Non ha mai avuto paura di esporsi sulla politica...

«Anche troppo! Mi sono pentito di averlo fatto, a volte».

A giudicare dai tweet, sembra molto negativo sulla politica.

«Non sulla politica, ma sulla comunicazione. Quando scendi in un'arena in cui la tua parola vale quanto quella di tettagrossa98, tutto perde di significato. Secondo me ci sono arene in cui l'amministratore non deve andare, se non in modo istituzionale. Ci deve essere il profilo della presidenza del consiglio ma non quello del premier. Secondo me in questo momento il livello della comunicazione è così basso che la miglior comunicazione possibile è quella che non c'è».

Tornando alla serie, si parla di psicanalisi, lei che rapporto ha con la materia?

«Ho frequentato molto, soprattutto negli anni scorsi. L'analisi è come una vecchia fidanzata da cui torni ogni tanto, sempre accogliente. Sarà che gli dai 70 euro l'ora!»

Ha recentemente esordito come romanziere, com'è andata?

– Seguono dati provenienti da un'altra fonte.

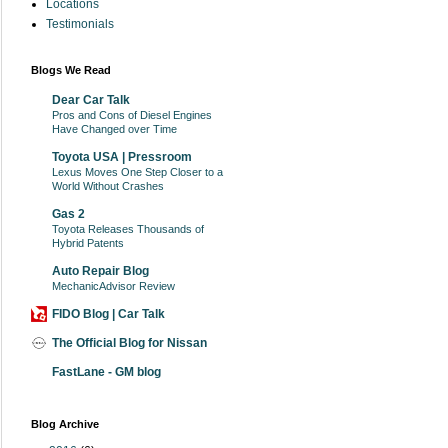
Locations
Testimonials
Blogs We Read
Dear Car Talk
Pros and Cons of Diesel Engines
Have Changed over Time
Toyota USA | Pressroom
Lexus Moves One Step Closer to a
World Without Crashes
Gas 2
Toyota Releases Thousands of
Hybrid Patents
Auto Repair Blog
MechanicAdvisor Review
FIDO Blog | Car Talk
The Official Blog for Nissan
FastLane - GM blog
Blog Archive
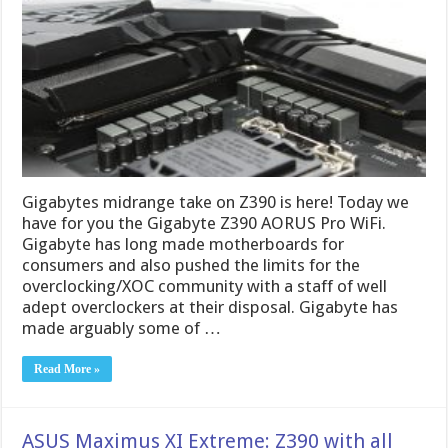
Gigabytes midrange take on Z390 is here! Today we
have for you the Gigabyte Z390 AORUS Pro WiFi.
Gigabyte has long made motherboards for
consumers and also pushed the limits for the
overclocking/XOC community with a staff of well
adept overclockers at their disposal. Gigabyte has
made arguably some of …
Read More »
ASUS Maximus XI Extreme: Z390 with all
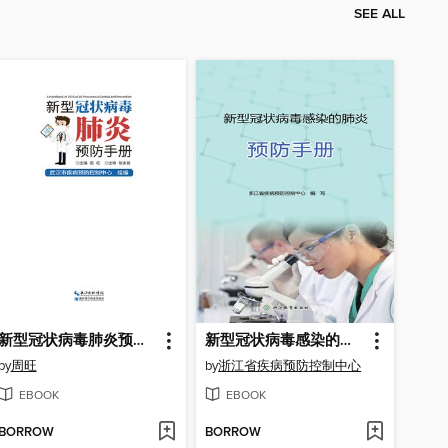
SEE ALL
新型冠状病毒肺炎预防手册
新型冠状病毒感染的肺炎预防手册
by
周旺
by
浙江省疾病预防控制中心
EBOOK
EBOOK
BORROW
BORROW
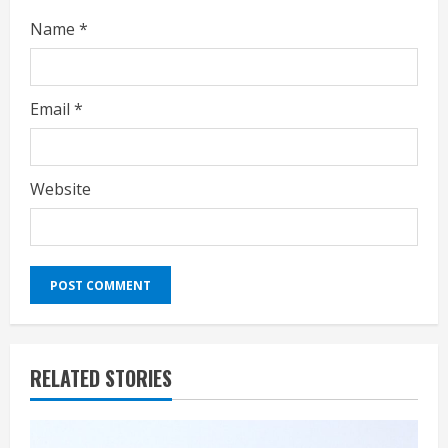
Name
*
Email
*
Website
RELATED STORIES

«Grazie a dio ho venduto, è andata bene. La cosa che mi ha fatto più piacere è che molte professoresse di italiano mi hanno chiamato per farmi incontrare gli studenti perché hanno trovato che il libro fosse ben scritto e per uno che non ha mai avuto un grandissimo rapporto con le prof di italiano è stata una bella redenzione. Sono contento e tra qualche anno magari faccio il bis».

Ha vissuto la scrittura come una forma di libertà?

«È tutta la vita che mi metto nei guai per poi provare a togliermi dai guai. Anche il libro è stata questa cosa qui. Mi sono imposto di farlo pensando di non essere in grado, invece sono arrivato in fondo».

E ora c'è del cinema in vista?

«Un film corale su Netflix diretto da Paolo Costella, con Fabio Volo e Ambra, scritto da Paolo Genovese. Sono quattro storie che si intrecciano e io sono un marito, come spesso mi capita, fedifrago».